I know I said I would stick to crime and stay away from sports like the NFL so that is the reason I write today. When you represent yourself as doing something according to the rules but you are cheating then you are defrauding the other side. Here we have a clear case of action that may amount to a crime and on top of it a cover-up. Remember Martha Stewart got inside information on some stock and having all the money in the world wanted more so she traded on it which was illegal. They could not prove she actually got the information but they could prove she covered up some of the things she did so she went to the slammer for a bit. Here we have another situation like that.
No one will go to the slammer because it’s an in-house cheat. The Commissioner and the Owner are buddies so it’ll all pass. It’s probably the reason it happened again after the 2007 Spygate matter because even if they break the rules there are no serious consequences.
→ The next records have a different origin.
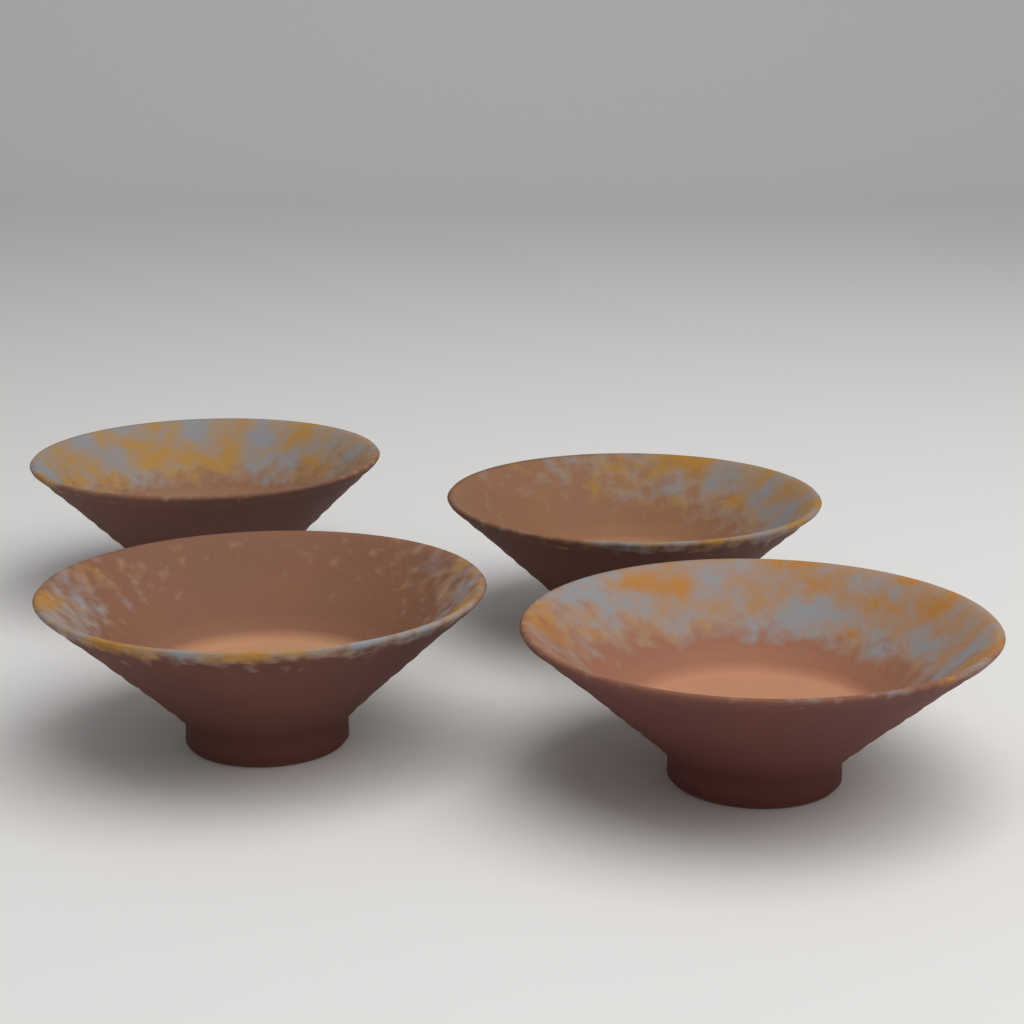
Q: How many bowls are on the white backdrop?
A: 4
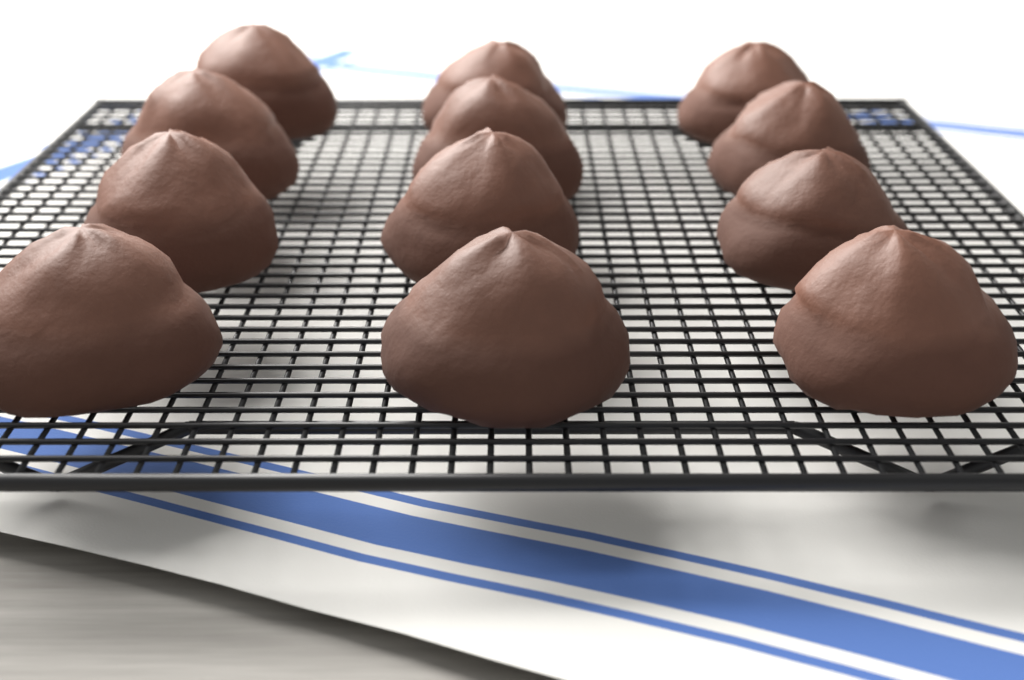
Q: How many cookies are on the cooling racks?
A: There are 12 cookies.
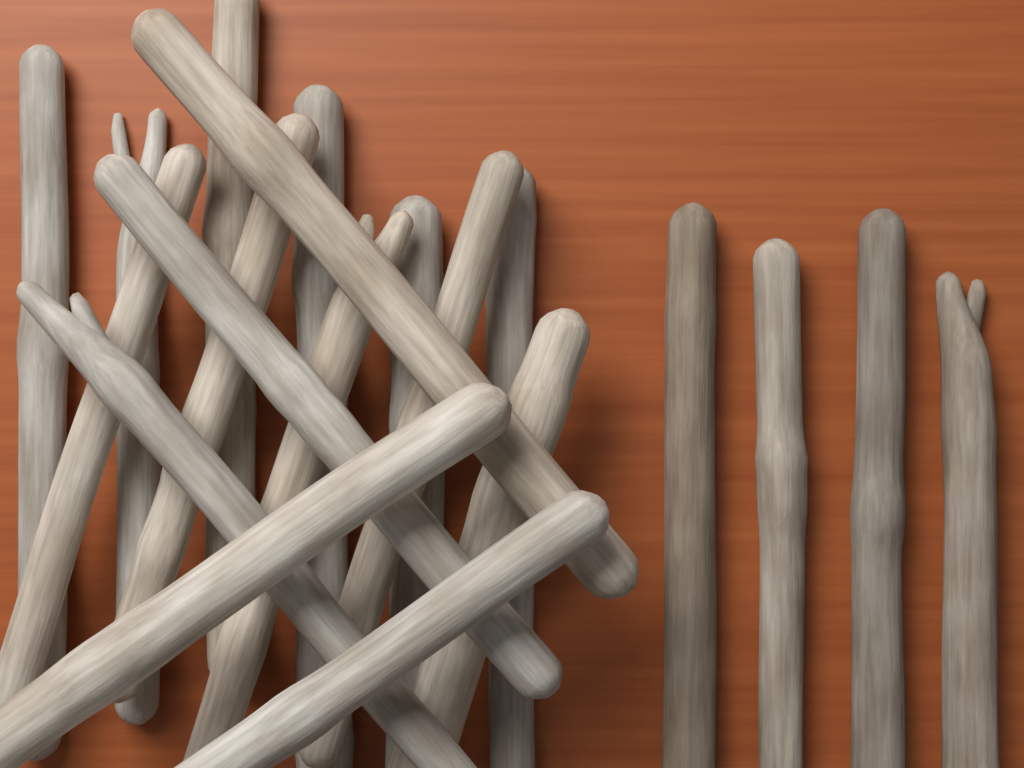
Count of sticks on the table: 20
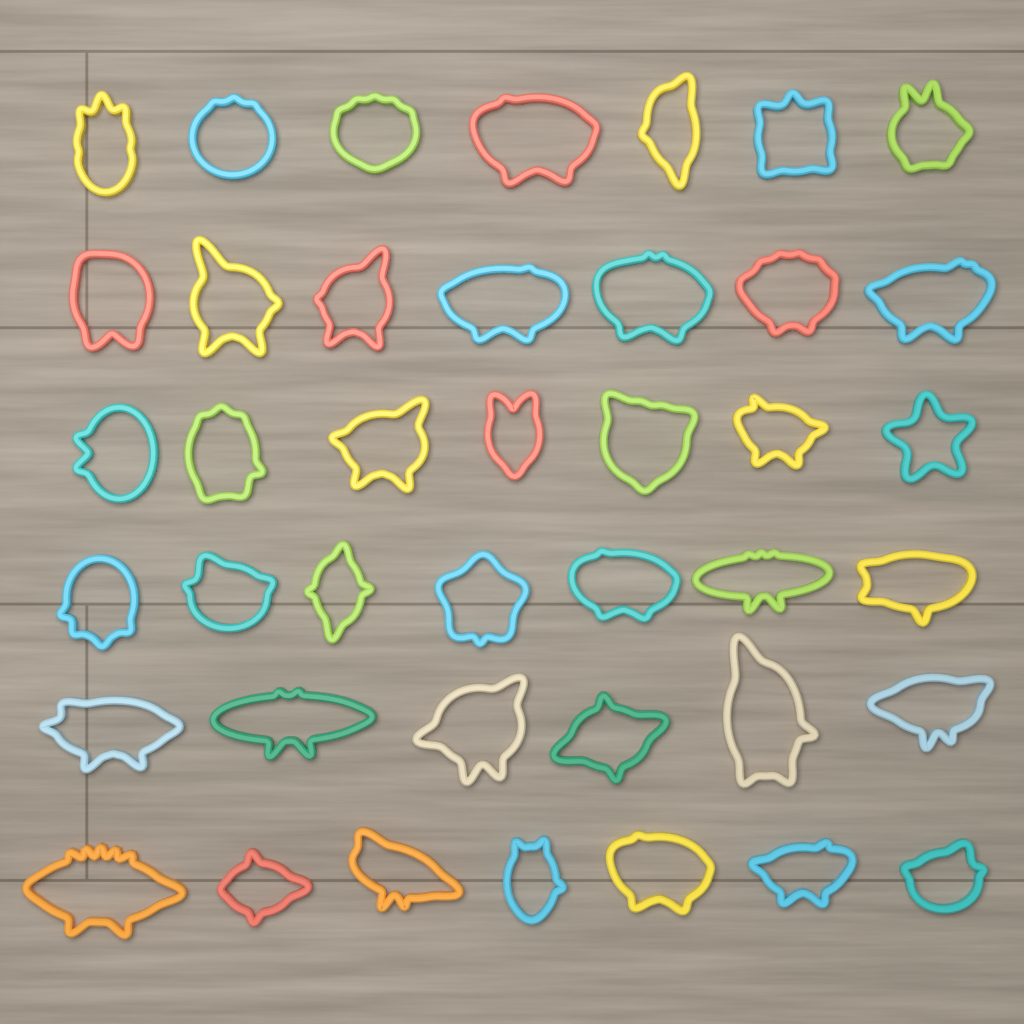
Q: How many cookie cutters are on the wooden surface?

As Jack Webb would say: “just the facts ma’am.” The Patriots went into the championship game against Indianapolis on a relatively warm and rainy night and used footballs that were inflated to two (2) pounds less than the minimum weight required by the rules. Eleven of the twelve balls checked by the NFL official came back with that measurement.
Now here’s the big problem. Before the game, especially a championship game, the officials check to see that the balls are correctly inflated. The idea is that we have an even field for each team. When the officials checked the balls prior to the match they met the league standards; when they were checked after the game they didn’t. Someone on the Patriots messed with the balls. The Patriots are noted for being an extremely disciplined team. If a player shows up late for practice he is sent home. So no one does nothing, as my friends would say, without the big OK from the top.
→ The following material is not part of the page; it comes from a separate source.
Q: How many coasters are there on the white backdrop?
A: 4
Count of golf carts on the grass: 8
Well one thing we know is the Belichick has the Leo Derocher approach to the game and it ain’t being a sportsman. Leo said: “I believe in rules. Sure I do. If there weren’t any rules, how could you break them?” and “Win any way you can as long as you can get away with it.” In other words, Belichick like Derocher seems to have the idea “Rules are for Suckers.”
It appears Belichick and company believe it’s all right to cheat, yes, breaking the rules is cheating. Add to that they also believe that after being caught it’s all right to play Mickey the Dunce because they must believe like the MIT professor who put Obamacare over on the American people that Americans are dumb. Well probably not all Americans but at least their fans. They’ve noticed the fans don’t care how they win as long as they win.
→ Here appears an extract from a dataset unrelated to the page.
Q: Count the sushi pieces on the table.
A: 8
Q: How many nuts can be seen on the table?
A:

Belichick, the man who controls everything, when first asked about the issue the next day said: “I didn’t know anything about it until this morning.” He repeated to another reporter: “As I said, the first I heard about it was this morning,” To believe that you must accept that none of the following noticed anything wrong with the ball: Tom Brady, the center, any of the receivers, or the running backs because no one told him about it. You also have to believe he doesn’t control every aspect of the game.
That’s hard to accept when the one guy who happened to handle the ball on the other team Colts linebacker D’Qwell Jackson who intercepted the ball noticed it immediately. There’s also an indication one of the officials noticed it but just exchanged one ball for the other.
But how about big Tom Brady the darling of us Boston fans. If any guy or gal who ever played touch football can tell when a ball is under inflated do you think that perhaps the world’s best quarterback can’t figure it out.
When asked about it Brady said: “I think I’ve heard it all at this point … it’s ridiculous. I don’t even respond to stuff like this.”
We do know however that Brady is keenly aware of the inflation of a football. Here’s a quote from Brady in 2011 when asked about a Gronkowski spike: “I didn’t see it. I mean, he spikes it every time he scores, so I don’t know if that’s flagrant or what. When Gronk scores — it was like his eighth touchdown of the year — he spikes the ball and he deflates the ball. I love that, because I like the deflated ball. But I feel bad for that football, because he puts everything he can into those spikes.”
Then the other fan favorite, Rob Gronkowski, the tight end who would also know the difference plays along with the cover up by responding: “Gronking May Cause Deflation” indicating deflation may have happened when he scored a touchdown and spiked the ball. Hard to believe he scored 11 times.
So the Patriots cheated, knew it and covered up. One Boston columnist wrote: “Of course, the best part of all this is that the Patriots and their fans couldn’t care less. Although they would never admit it, they are very much like Yankees fans. They honestly don’t care what others think. And that’s kind of cool.”
Cheating is never cool. We have a team that likes to cheat. We’ll never know whether it could have won playing fairly. We’ll always wonder where else it has cheated. Most importantly, we’ll wonder why it had to cheat. I’d suggest it’s sad.